И снова в молчании, под шум теплого дождя, бьющего по новым стеклам, аббат механически шепчет молитвы, кланяется, приседает, поворачивается, возносит причастие, не замечая, что лицо его, небритое и вдруг пожелтевшее, выражает почти отвращение. Поднявшись с колен, сестра Вероника тихо говорит сестре Пруденсии:
– Eh bien, il ne se fait pas beau pour nous.
– Attends, il se ragera avant sa lecon1.
И обе, многозначительно выпятив губу, переглядываются.
1 – А для нас он не прихорашивается. – Погоди, он будет бриться до наставления (фр.).
Бывают такие осенние дни: желтый лес стоит как бы зачарованный, боясь шелохнуться, чтобы не осыпать на землю яркое свое одеяние, прозрачно и чисто кругом, высокое небо сквозь просветы ветвей, бледное и голубое, кажется, говорите нами; хочется лечь, запрокинувшись, долго слушать, закрыть глаза, умереть.
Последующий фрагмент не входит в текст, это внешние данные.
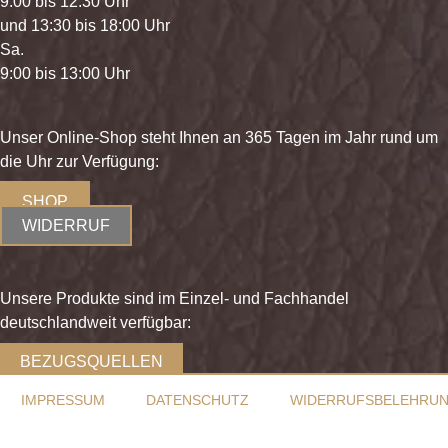
9:00 bis 12:30 Uhr
und 13:30 bis 18:00 Uhr
Sa.
9:00 bis 13:00 Uhr
Unser Online-Shop steht Ihnen an 365 Tagen im Jahr rund um
die Uhr zur Verfügung:
SHOP
WIDERRUF
Unsere Produkte sind im Einzel- und Fachhandel
deutschlandweit verfügbar:
BEZUGSQUELLEN
IMPRESSUM
DATENSCHUTZ
WIDERRUFSBELEHRU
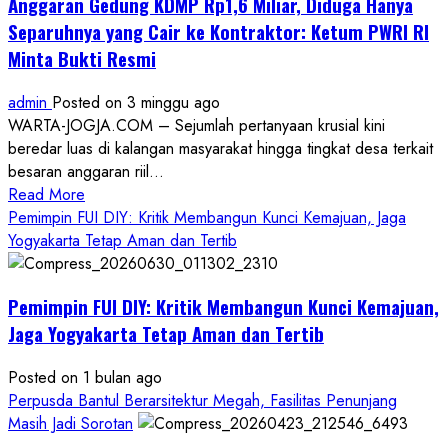
Anggaran Gedung KDMP Rp1,6 Miliar, Diduga Hanya
Separuhnya yang Cair ke Kontraktor: Ketum PWRI RI
Minta Bukti Resmi
admin
Posted on 3 minggu ago
WARTA-JOGJA.COM – Sejumlah pertanyaan krusial kini
beredar luas di kalangan masyarakat hingga tingkat desa terkait
besaran anggaran riil...
Read
Read More
more
Pemimpin FUI DIY: Kritik Membangun Kunci Kemajuan, Jaga
about
Yogyakarta Tetap Aman dan Tertib
Anggaran
Gedung
Pemimpin FUI DIY: Kritik Membangun Kunci Kemajuan,
KDMP
Rp1,6
Jaga Yogyakarta Tetap Aman dan Tertib
Miliar,
Diduga
Posted on 1 bulan ago
Hanya
Perpusda Bantul Berarsitektur Megah, Fasilitas Penunjang
Separuhnya
Masih Jadi Sorotan
yang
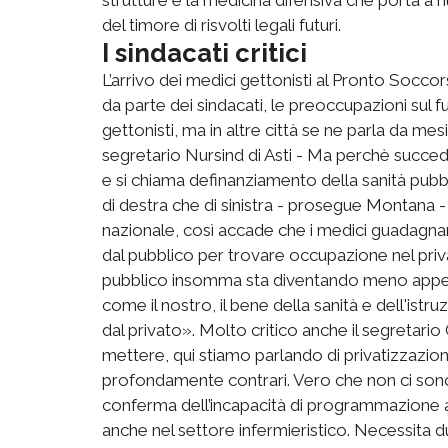
del timore di risvolti legali futuri.
I sindacati critici
L’arrivo dei medici gettonisti al Pronto Socco
da parte dei sindacati, le preoccupazioni sul fu
gettonisti, ma in altre città se ne parla da me
segretario Nursind di Asti - Ma perchè succed
e si chiama definanziamento della sanità pubbli
di destra che di sinistra - prosegue Montana -
nazionale, così accade che i medici guadagn
dal pubblico per trovare occupazione nel privat
pubblico insomma sta diventando meno appetib
come il nostro, il bene della sanità e dell'ist
dal privato». Molto critico anche il segretario
mettere, qui stiamo parlando di privatizzazio
profondamente contrari. Vero che non ci son
conferma dell’incapacità di programmazione a
anche nel settore infermieristico. Necessit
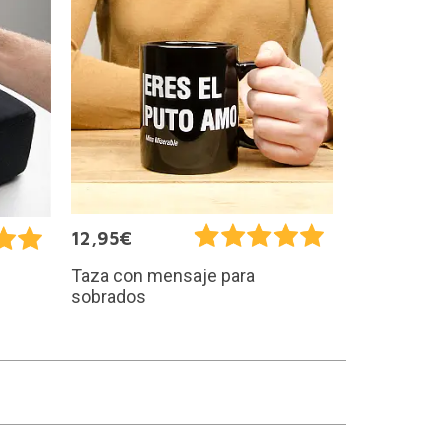
12,95€
Taza con mensaje para
sobrados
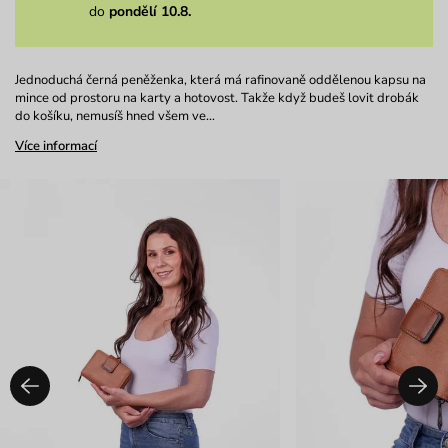
do
pondělí 10.8.
Jednoduchá černá peněženka, která má rafinovaně oddělenou kapsu na
mince od prostoru na karty a hotovost. Takže když budeš lovit drobák
do košíku, nemusíš hned všem ve…
Více informací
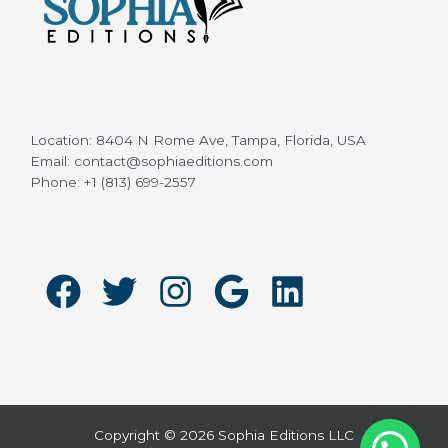
Location: 8404 N Rome Ave, Tampa, Florida, USA
Email: contact@sophiaeditions.com
Phone: +1 (813) 699-2557
Copyright © 2026 Sophia Editions LLC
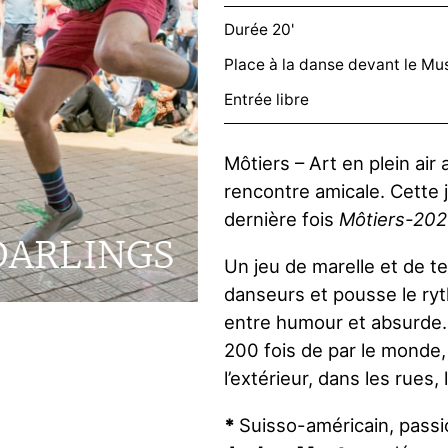
Durée 20'
Place à la danse devant le Mu
Entrée libre
Môtiers – Art en plein air 
rencontre amicale. Cette 
dernière fois
Môtiers-202
DARLINGS
Un jeu de marelle et de ter
danseurs et pousse le ryt
entre humour et absurde. U
200 fois de par le monde, 
l’extérieur, dans les rues, 
*
Suisso-américain, passio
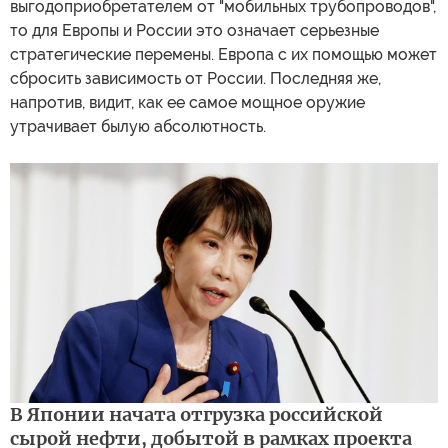
выгодоприобретателем от "мобильных трубопроводов",
то для Европы и России это означает серьезные
стратегические перемены. Европа с их помощью может
сбросить зависимость от России. Последняя же,
напротив, видит, как ее самое мощное оружие
утрачивает былую абсолютность.
В Японии начата отгрузка российской
сырой нефти, добытой в рамках проекта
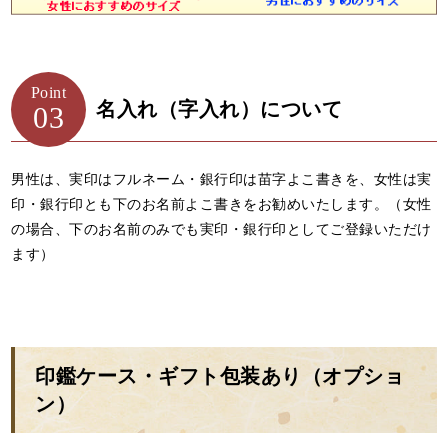
Point
名入れ（字入れ）について
03
男性は、実印はフルネーム・銀行印は苗字よこ書きを、女性は実
印・銀行印とも下のお名前よこ書きをお勧めいたします。（女性
の場合、下のお名前のみでも実印・銀行印としてご登録いただけ
ます）
印鑑ケース・ギフト包装あり（オプショ
ン）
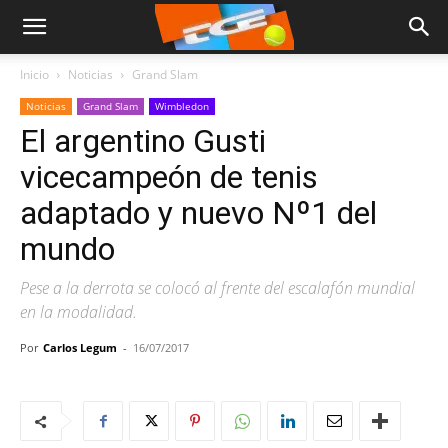
Inicio
Noticias
Grand Slam
Noticias
Grand Slam
Wimbledon
El argentino Gusti
vicecampeón de tenis
adaptado y nuevo Nº1 del
mundo
Pese a la derrota se colocó al frente del escalafón mundial
en la modalidad.
Por
Carlos Legum
-
16/07/2017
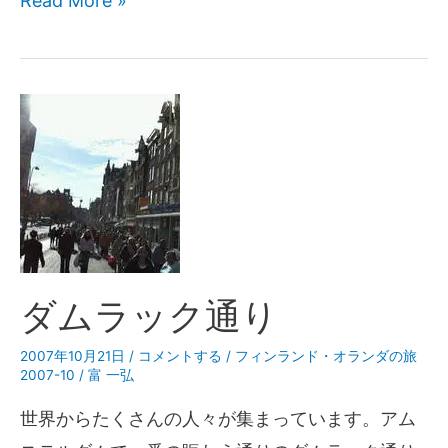
Read More »
ダムラック通り
2007年10月21日
/
コメントする
/
フィンランド・オランダの旅
2007-10
/
富 一弘
世界からたくさんの人々が集まっています。アム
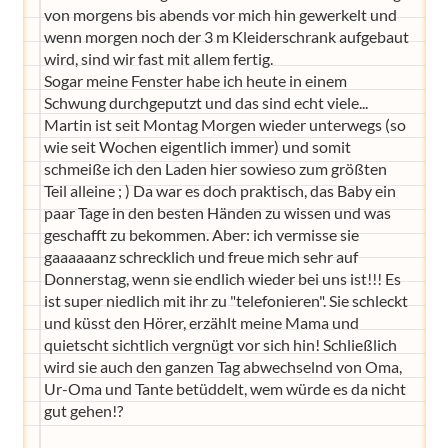
von morgens bis abends vor mich hin gewerkelt und
wenn morgen noch der 3 m Kleiderschrank aufgebaut
wird, sind wir fast mit allem fertig.
Sogar meine Fenster habe ich heute in einem
Schwung durchgeputzt und das sind echt viele...
Martin ist seit Montag Morgen wieder unterwegs (so
wie seit Wochen eigentlich immer) und somit
schmeiße ich den Laden hier sowieso zum größten
Teil alleine ; ) Da war es doch praktisch, das Baby ein
paar Tage in den besten Händen zu wissen und was
geschafft zu bekommen. Aber: ich vermisse sie
gaaaaaanz schrecklich und freue mich sehr auf
Donnerstag, wenn sie endlich wieder bei uns ist!!! Es
ist super niedlich mit ihr zu "telefonieren". Sie schleckt
und küsst den Hörer, erzählt meine Mama und
quietscht sichtlich vergnügt vor sich hin! Schließlich
wird sie auch den ganzen Tag abwechselnd von Oma,
Ur-Oma und Tante betüddelt, wem würde es da nicht
gut gehen!?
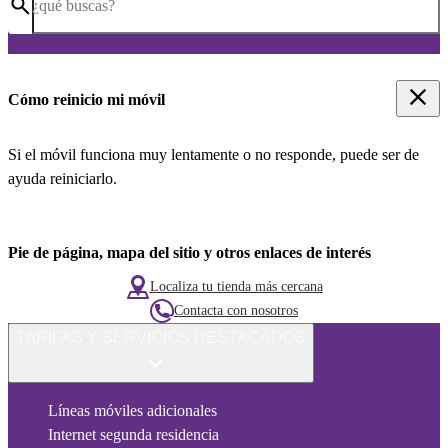
¿qué buscas?
Cómo reinicio mi móvil
Si el móvil funciona muy lentamente o no responde, puede ser de
ayuda reiniciarlo.
Pie de página, mapa del sitio y otros enlaces de interés
Localiza tu tienda más cercana
Contacta con nosotros
TARIFAS Y SERVICIOS DESTACADOS
Líneas móviles adicionales
Internet segunda residencia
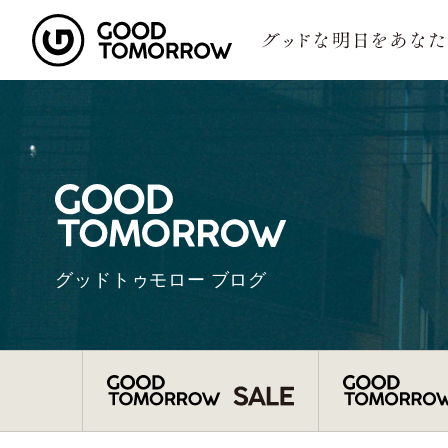
グッドトゥモロー ブログ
Теплые камни поросли розовым тысячелетником, а между мертвых листьев и хвои важно путешествуют жуки с синеватым отливом; быстрые альпийские ручьи, прячась в зарослях, охлаждают воздух, и дивно слушать в такой день, как медленно и отчетливо из горного селения долетает звук колокола. «Баам» – лето прошло, «баам» – деревья устали, «баам-баам» – ложись, усни, смотри в высокое небо, думай о будущей жизни.
На высокой горной поляне, скрытые в тепло-желтое великолепье лиственниц, неведомо как забредшие на такую высоту, среди нагретых камней и хвои Тереза и Роберт отдыхают на половине перехода к часовне снегов, куда сестры, не без добродушного лукавства или просто как самых молодых, послали Роберта и Терезу обследовать, прибрать и запереть часовню перед зимними месяцами.
Сидя рядом, не слишком близко, но и не слишком далеко, они молчат, зачарованные всеобщим прощальным сиянием, всеобщим торжественным замиранием природы. Тереза следит за белками, высоко задирая голову и стремительно восклицая: «Voyez, voyez, Robert»1; желая указать, где именно, она берет его за руку и его рукою неловко показывает в чащу, и Роберту кажется, что рука его коснулась священного неземного тепла; не могучи вынести прикосновения, он сам отнимает руку и поворачивает голову.
– Voyez, voyez encore!2 – восклицает Тереза, но, видя, что он не следит вовсе, она затихает и вопросительно-печально смотрит на него. Молчание. Наконец, Тереза серьезно, как только дети это умеют, спрашивает:
– Роберт, вы печальны в последнее время, что с вами, вы и бойскаутов своих забросили, и о зимних занятиях не думаете, что с вами, вы сердитесь, Роберт?
1 «Смотрите, смотрите, Роберт» (фр.). 2 – Посмотрите, посмотрите еще1 (фр.).